- Written by: Ken Burns
- Directed by: Ken Burns
- Narrated by: Edward "Ned" Shaw, George "Geo" Gould, and others
- Country of origin: United States

Production
- Producers: Ken Burns Christopher Darling
- Cinematography: Lindsay Taylor Jackson David Burton Lovejoy
- Editor: Craig Mellish
- Running time: 84 minutes
- Production company: Florentine Films

Original release
- Release: April 15, 2014

= The Address (film) =

The Address is a 2014 documentary film for television written, co-produced and directed by Ken Burns. The documentary was released on April 15, 2014.

==Synopsis==
The Address follows a group of students from The Greenwood School, a boarding school in Putney, Vermont for boys in Grades 6-12 with special needs, such as dyslexia and ADHD as they prepare to recite the Gettysburg Address.

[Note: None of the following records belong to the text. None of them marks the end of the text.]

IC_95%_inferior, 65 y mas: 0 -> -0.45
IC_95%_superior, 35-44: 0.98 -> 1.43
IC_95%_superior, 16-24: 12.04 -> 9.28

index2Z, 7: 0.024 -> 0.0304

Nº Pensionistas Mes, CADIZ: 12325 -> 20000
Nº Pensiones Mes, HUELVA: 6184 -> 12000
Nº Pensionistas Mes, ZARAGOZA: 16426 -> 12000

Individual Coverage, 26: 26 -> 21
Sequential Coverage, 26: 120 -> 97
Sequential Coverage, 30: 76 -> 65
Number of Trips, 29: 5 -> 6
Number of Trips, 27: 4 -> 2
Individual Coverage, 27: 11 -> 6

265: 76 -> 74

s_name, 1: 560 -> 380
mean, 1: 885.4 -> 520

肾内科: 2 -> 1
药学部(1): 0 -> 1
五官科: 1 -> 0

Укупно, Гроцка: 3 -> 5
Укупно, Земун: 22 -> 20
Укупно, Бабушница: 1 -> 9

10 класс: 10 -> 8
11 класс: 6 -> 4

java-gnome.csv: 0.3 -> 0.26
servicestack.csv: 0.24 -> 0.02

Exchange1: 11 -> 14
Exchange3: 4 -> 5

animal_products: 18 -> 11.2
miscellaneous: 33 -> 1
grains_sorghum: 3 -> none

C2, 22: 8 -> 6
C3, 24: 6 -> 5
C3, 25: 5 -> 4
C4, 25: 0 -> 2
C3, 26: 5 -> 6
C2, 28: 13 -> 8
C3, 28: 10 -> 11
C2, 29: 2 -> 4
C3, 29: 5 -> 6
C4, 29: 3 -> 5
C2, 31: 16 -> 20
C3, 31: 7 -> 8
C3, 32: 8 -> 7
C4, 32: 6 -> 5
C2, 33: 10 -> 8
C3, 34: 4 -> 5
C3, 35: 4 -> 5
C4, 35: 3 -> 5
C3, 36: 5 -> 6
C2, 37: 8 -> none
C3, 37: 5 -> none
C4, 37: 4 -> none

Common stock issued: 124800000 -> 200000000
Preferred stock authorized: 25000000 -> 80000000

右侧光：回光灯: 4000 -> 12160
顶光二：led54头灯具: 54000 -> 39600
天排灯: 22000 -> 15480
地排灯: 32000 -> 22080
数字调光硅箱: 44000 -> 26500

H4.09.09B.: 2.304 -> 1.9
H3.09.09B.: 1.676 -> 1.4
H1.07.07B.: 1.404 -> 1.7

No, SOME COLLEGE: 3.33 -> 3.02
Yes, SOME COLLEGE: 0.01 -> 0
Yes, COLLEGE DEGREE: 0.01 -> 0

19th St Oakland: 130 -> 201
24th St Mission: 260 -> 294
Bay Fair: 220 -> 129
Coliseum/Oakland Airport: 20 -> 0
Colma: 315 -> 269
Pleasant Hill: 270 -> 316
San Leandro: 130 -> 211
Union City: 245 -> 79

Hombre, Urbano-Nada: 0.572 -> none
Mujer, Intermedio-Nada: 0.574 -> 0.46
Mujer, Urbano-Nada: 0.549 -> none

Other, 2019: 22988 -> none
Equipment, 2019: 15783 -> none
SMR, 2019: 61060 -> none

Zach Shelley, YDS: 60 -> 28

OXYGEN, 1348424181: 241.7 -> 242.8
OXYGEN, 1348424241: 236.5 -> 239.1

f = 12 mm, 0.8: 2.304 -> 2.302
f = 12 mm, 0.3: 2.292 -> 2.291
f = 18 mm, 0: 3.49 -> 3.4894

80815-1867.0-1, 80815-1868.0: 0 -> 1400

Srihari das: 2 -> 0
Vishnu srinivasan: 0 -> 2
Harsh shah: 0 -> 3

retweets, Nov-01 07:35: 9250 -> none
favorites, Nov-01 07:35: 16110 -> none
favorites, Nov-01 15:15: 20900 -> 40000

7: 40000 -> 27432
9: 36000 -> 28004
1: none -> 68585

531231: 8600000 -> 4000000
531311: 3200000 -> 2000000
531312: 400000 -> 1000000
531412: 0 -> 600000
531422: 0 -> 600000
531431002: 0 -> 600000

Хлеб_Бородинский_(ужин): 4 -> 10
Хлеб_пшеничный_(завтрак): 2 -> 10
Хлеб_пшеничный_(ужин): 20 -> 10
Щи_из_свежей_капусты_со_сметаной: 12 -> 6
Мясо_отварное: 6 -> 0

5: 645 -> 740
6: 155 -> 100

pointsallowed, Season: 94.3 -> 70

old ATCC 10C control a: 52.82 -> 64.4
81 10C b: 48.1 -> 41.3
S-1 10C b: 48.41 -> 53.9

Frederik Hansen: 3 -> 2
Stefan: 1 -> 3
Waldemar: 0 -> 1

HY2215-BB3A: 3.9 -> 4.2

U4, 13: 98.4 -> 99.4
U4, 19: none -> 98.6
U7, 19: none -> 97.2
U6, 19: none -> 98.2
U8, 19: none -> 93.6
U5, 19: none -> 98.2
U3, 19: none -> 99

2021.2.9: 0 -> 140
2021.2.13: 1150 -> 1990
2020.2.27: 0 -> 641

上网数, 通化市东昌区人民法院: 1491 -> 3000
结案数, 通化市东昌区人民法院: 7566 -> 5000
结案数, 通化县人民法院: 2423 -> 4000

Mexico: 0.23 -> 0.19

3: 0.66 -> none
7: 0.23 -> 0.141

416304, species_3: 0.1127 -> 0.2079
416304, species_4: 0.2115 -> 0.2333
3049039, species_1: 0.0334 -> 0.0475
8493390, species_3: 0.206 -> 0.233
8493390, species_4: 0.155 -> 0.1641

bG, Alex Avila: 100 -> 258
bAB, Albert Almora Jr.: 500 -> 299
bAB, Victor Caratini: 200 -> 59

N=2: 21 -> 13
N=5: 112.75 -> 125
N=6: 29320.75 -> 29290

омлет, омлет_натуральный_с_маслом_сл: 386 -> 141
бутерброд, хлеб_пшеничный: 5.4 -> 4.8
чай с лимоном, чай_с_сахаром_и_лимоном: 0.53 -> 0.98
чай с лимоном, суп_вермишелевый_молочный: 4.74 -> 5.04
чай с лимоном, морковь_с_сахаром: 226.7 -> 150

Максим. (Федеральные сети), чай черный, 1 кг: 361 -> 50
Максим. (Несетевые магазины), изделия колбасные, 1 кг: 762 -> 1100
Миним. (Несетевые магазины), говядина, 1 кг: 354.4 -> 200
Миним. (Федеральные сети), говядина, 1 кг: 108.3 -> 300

The documentary follows the students in their day-to-day lives at the boarding school, as they each prepare for the recital. The boys receive a special coin upon successfully reciting the speech. Burns used various students from the school to narrate historical background throughout the film.

==Reviews==
Brian Lowry of Variety said, "[I]t surely must have felt like something of a respite to play small ball for a while with 'The Address', profiling a school for teenage boys with learning disabilities in Vermont, and the children for whom memorizing and reciting the Gettysburg Address is a rite of passage. Despite its relative lack of heft, the project is reasonably effective in providing a window into these kids' worlds, however narrow the aperture might be."